Learning about Our Users: The Website Use Survey

Cynthia Schwarz, project manager for the Libraries’ Web Environment Redesign Project, contributed this post. She reports on the results and next steps of the team’s user survey conducted last month, providing us with a healthy return of 460 user responses.

What did you set out to learn with this survey?

The Website Redesign and Blacklight Project Team wanted to gather feedback early on in the project about what is important to our patrons with regards to the website.

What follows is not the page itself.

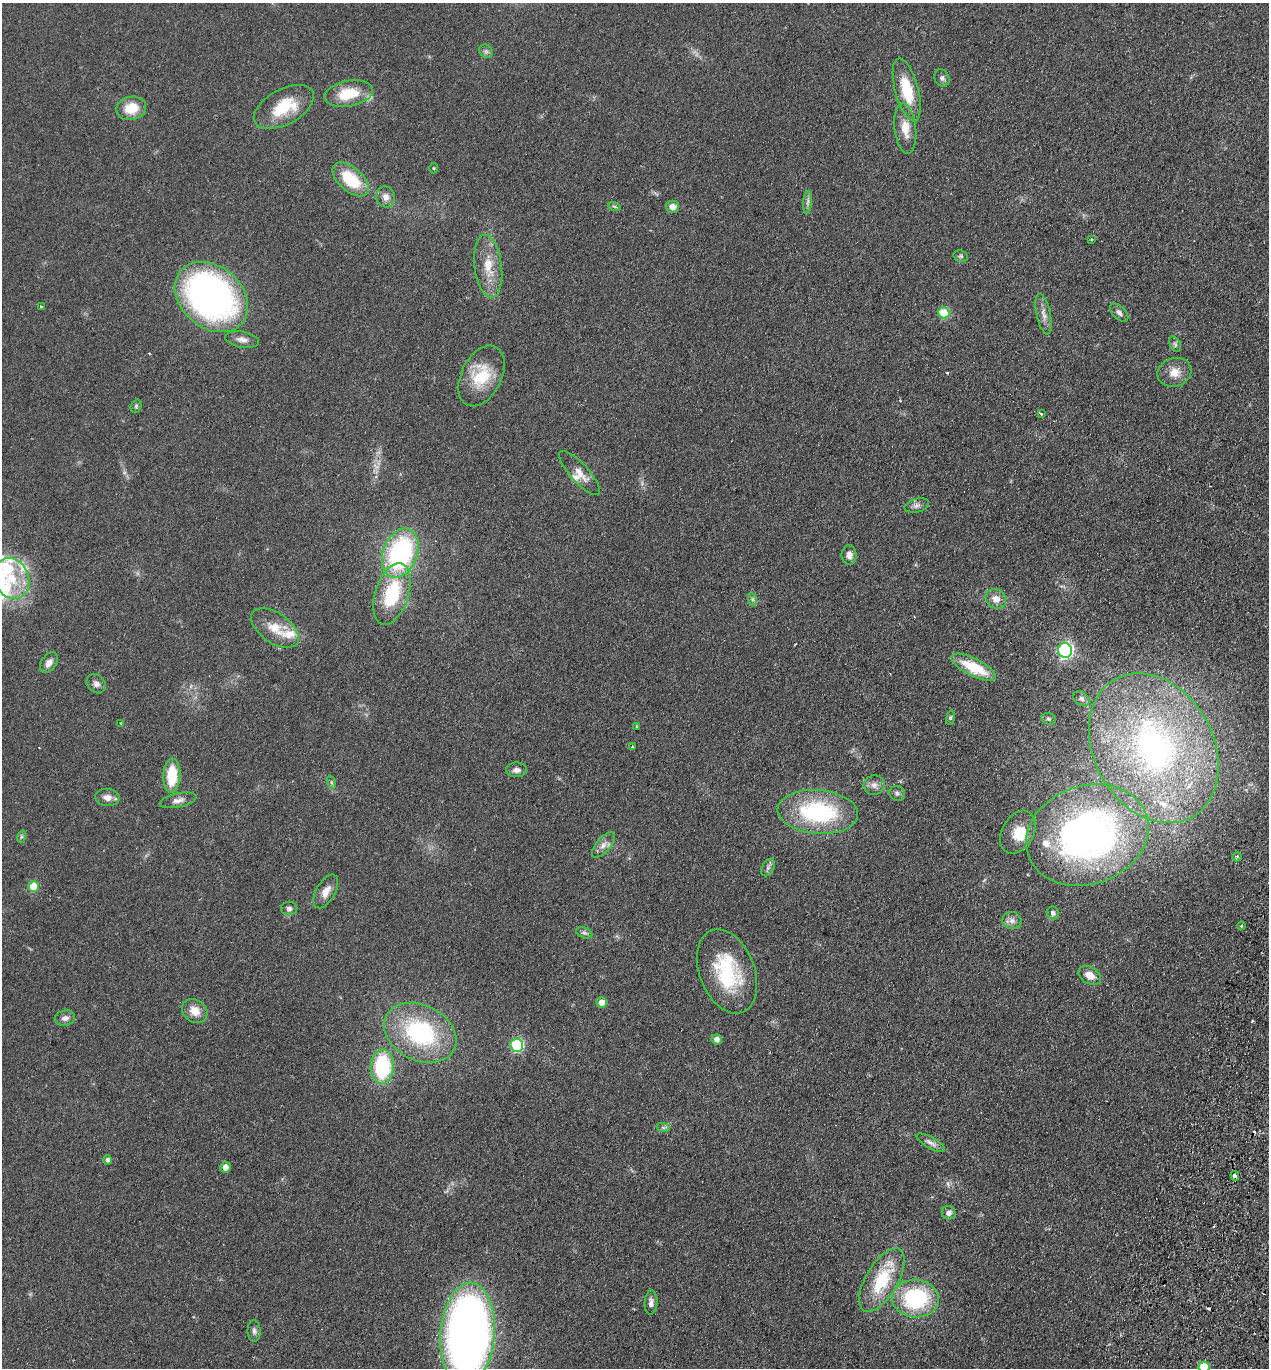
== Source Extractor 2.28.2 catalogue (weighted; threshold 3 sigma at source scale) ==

The online survey contained these questions:

  • When you last visited the library website, what did you do while you were there?
  • What library resources or collections are valuable to you?
  • Please rate in order of importance: (Library Search, Borrowing from another library, Library Events, Individual and group study space, Printing and Computing, Library Hours, My Library Account, Information, Blogs, News and Social Media, Contacting a Librarian. )
  • What other tasks do you visit the library website to complete?

Can you tell us about your survey results? 

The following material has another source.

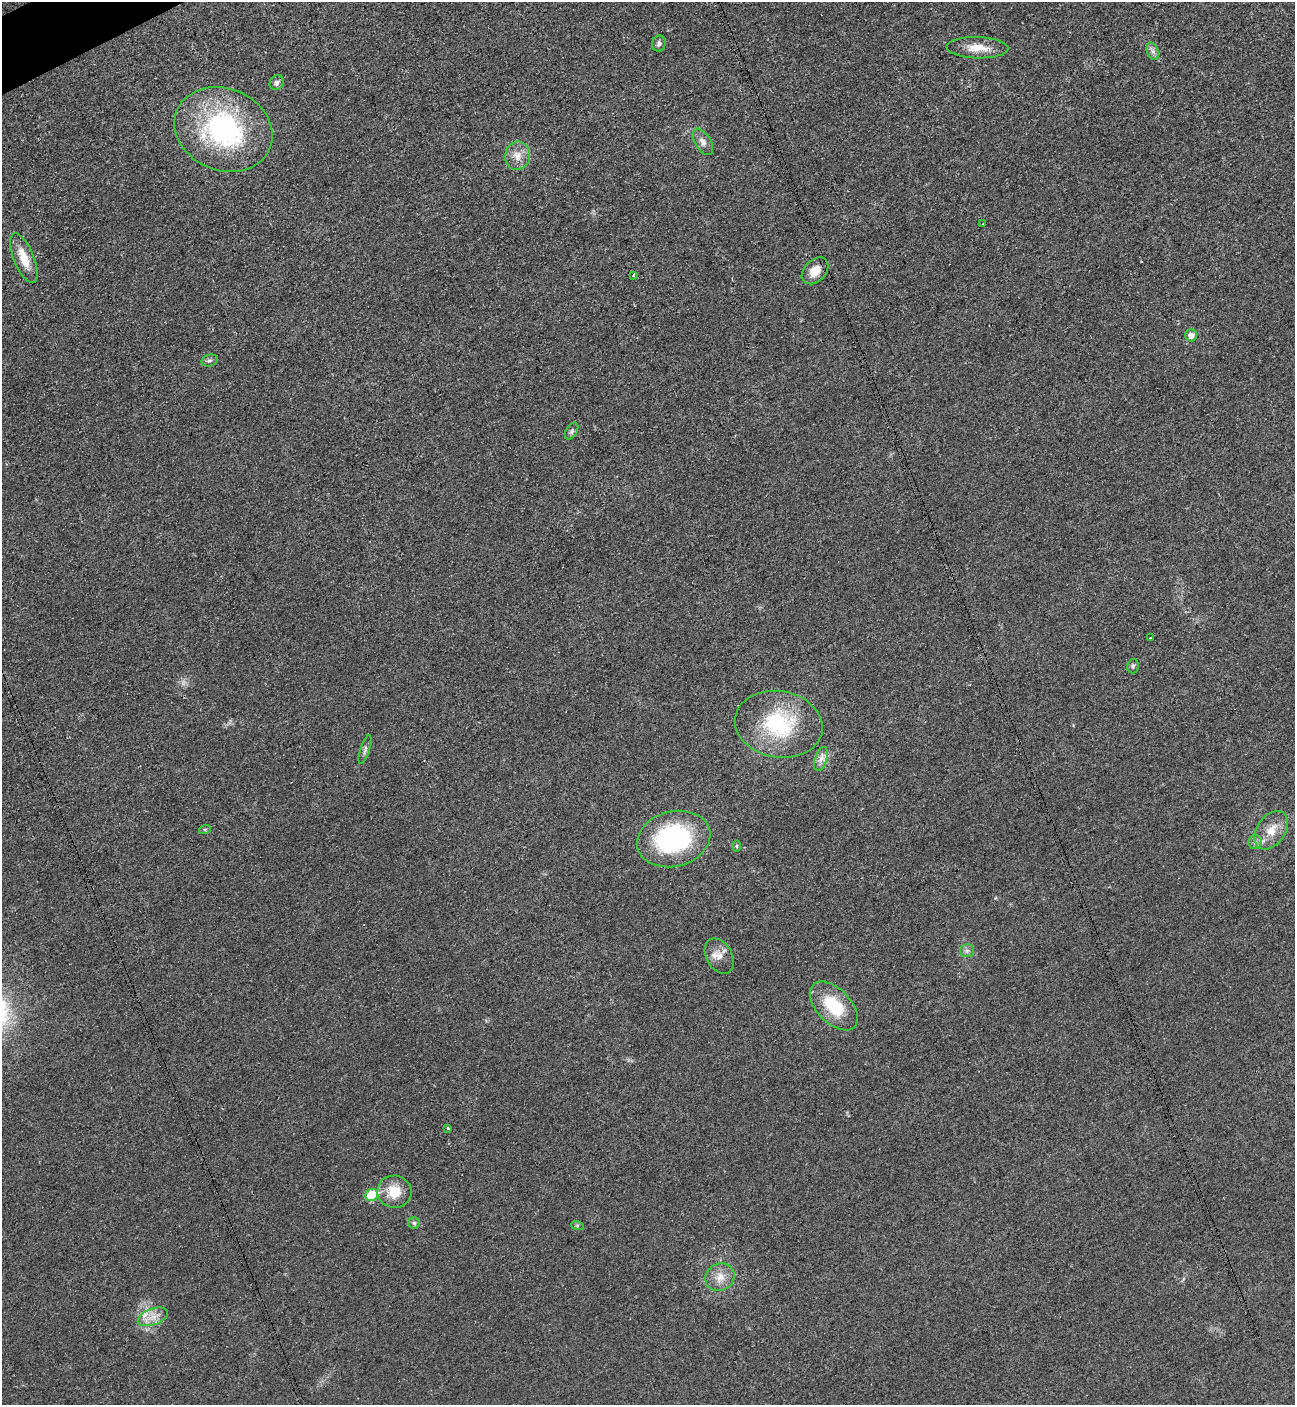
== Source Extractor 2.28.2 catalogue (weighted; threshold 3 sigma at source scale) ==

Library search is clearly of primary importance, as indicated with an average ranking of 4.18 on a scale of 1-5.  In the “heat map” below, green indicates high importance to users, while red is lesser importance (Blogs, news, social media averaged 2.10).

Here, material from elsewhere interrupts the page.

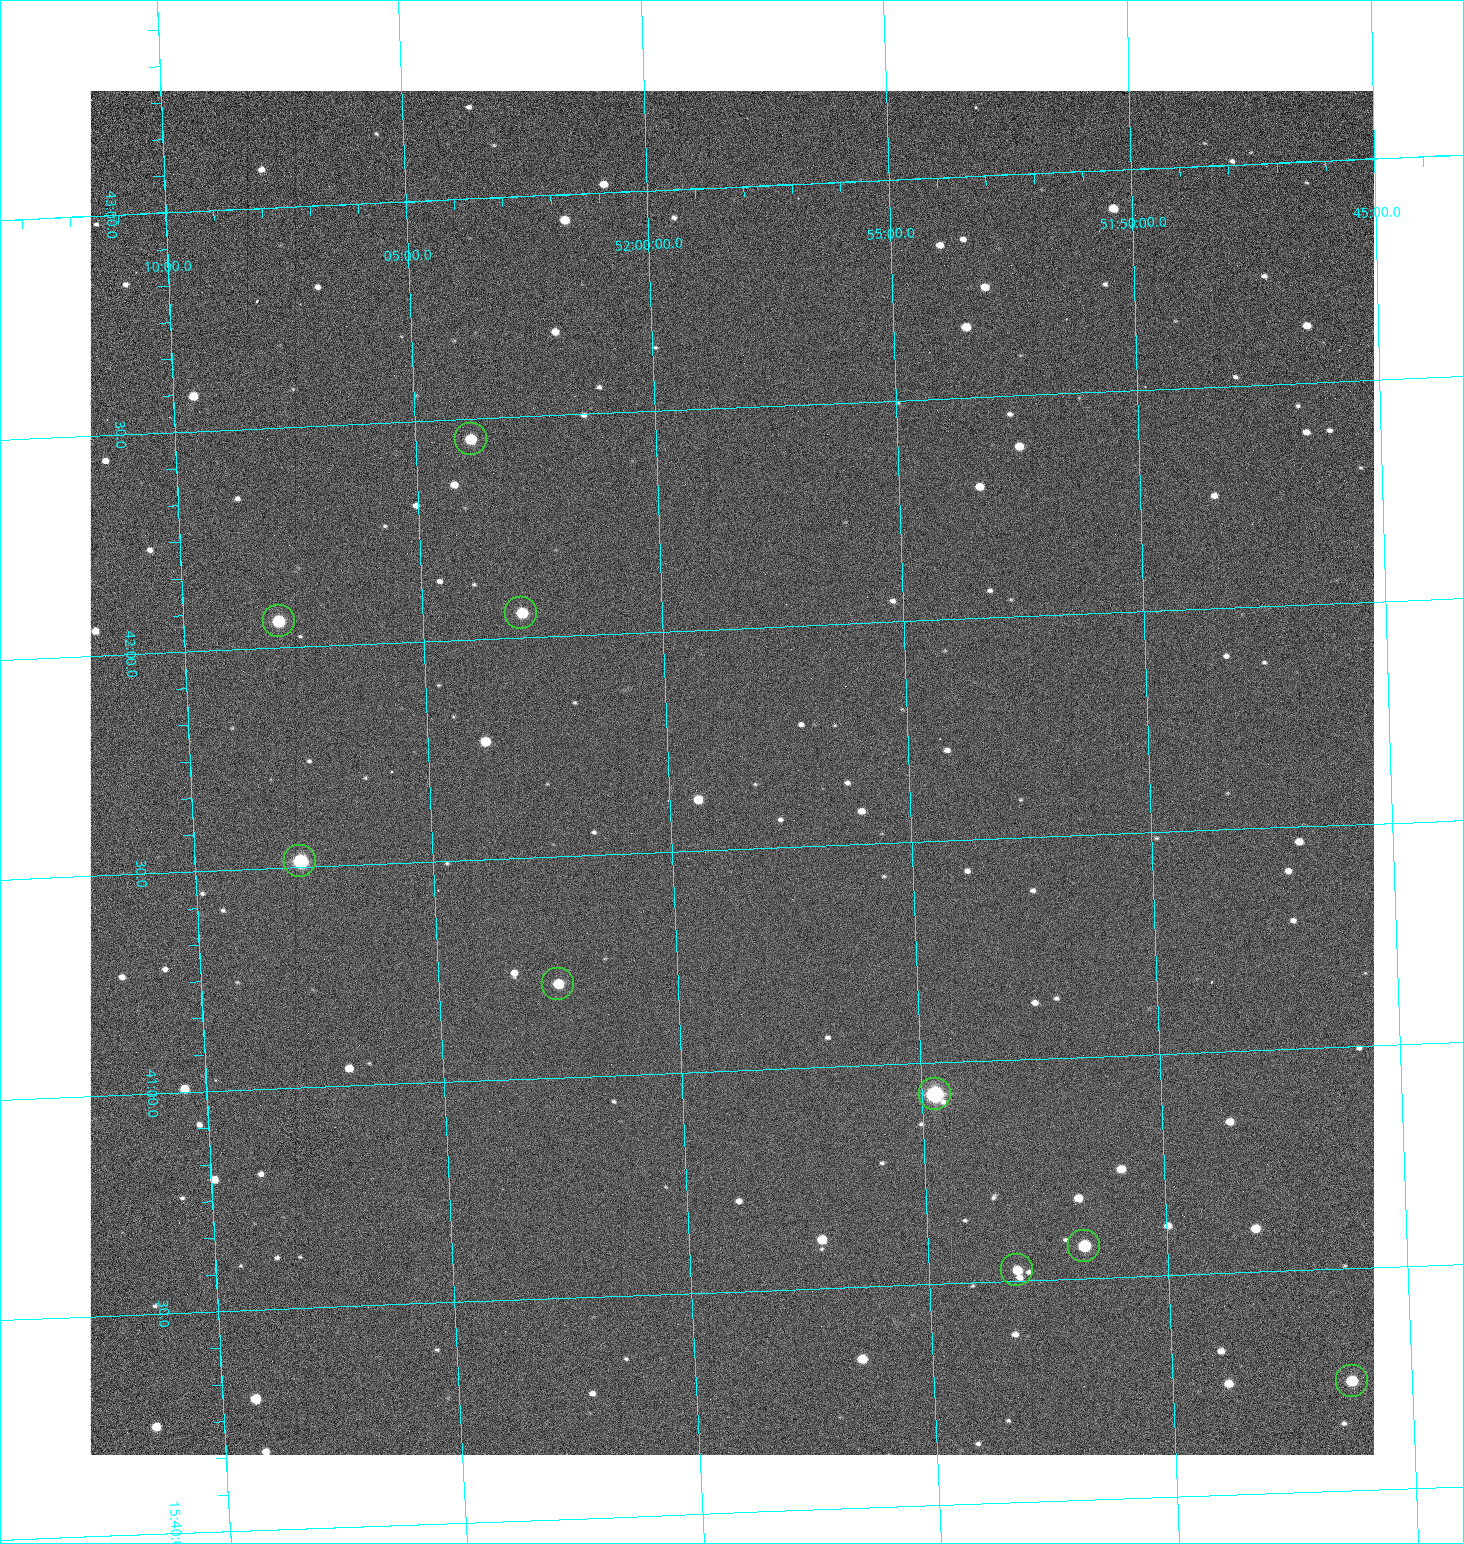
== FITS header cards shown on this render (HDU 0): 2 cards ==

The results demonstrate what library staff already suspected, that patrons primarily come to the website to access to books, articles, journals and databases. These are all discovered primarily through the library search interface on the website’s homepage. The results also demonstrate that the computers, printers and study spaces are used and of high value to respondents. While these services are not directly related to the website, the information may useful as we plan the physical space in the new library building. Additionally, we’ll want to make sure that information about our computing, printing and study spaces is highlighted on the new website.

Were there any challenges in terms of interpreting the results of the survey?

Well, it seemed clear that all respondents didn’t read the questions carefully, since many cite printing and computing as very important – although they don’t do that through the website. Since most of our surveys were launched through a “pop-up” on library computers, the majority of our responses (over 55%) were undergraduates. And we don’t know if this response is representative, whether undergraduates are also the primary users of our website. The results show that faculty and graduate students use the website to locate articles first, then books. Undergraduates say that books, research, databases and homework/study are most important.

What Do You Plan To Do Next? 

This survey is one of several methods we’ll use to understand how our website is used – and what resources and services are most important to our community. We may use this information to highlight events and collections in a different way. We may offer different navigation paths to different user types. But as importantly,  it assures us that our work in developing a robust discovery tool is what will be most valued by our users.

Thanks, Cynthia. Great project. Thanks for sharing it with us.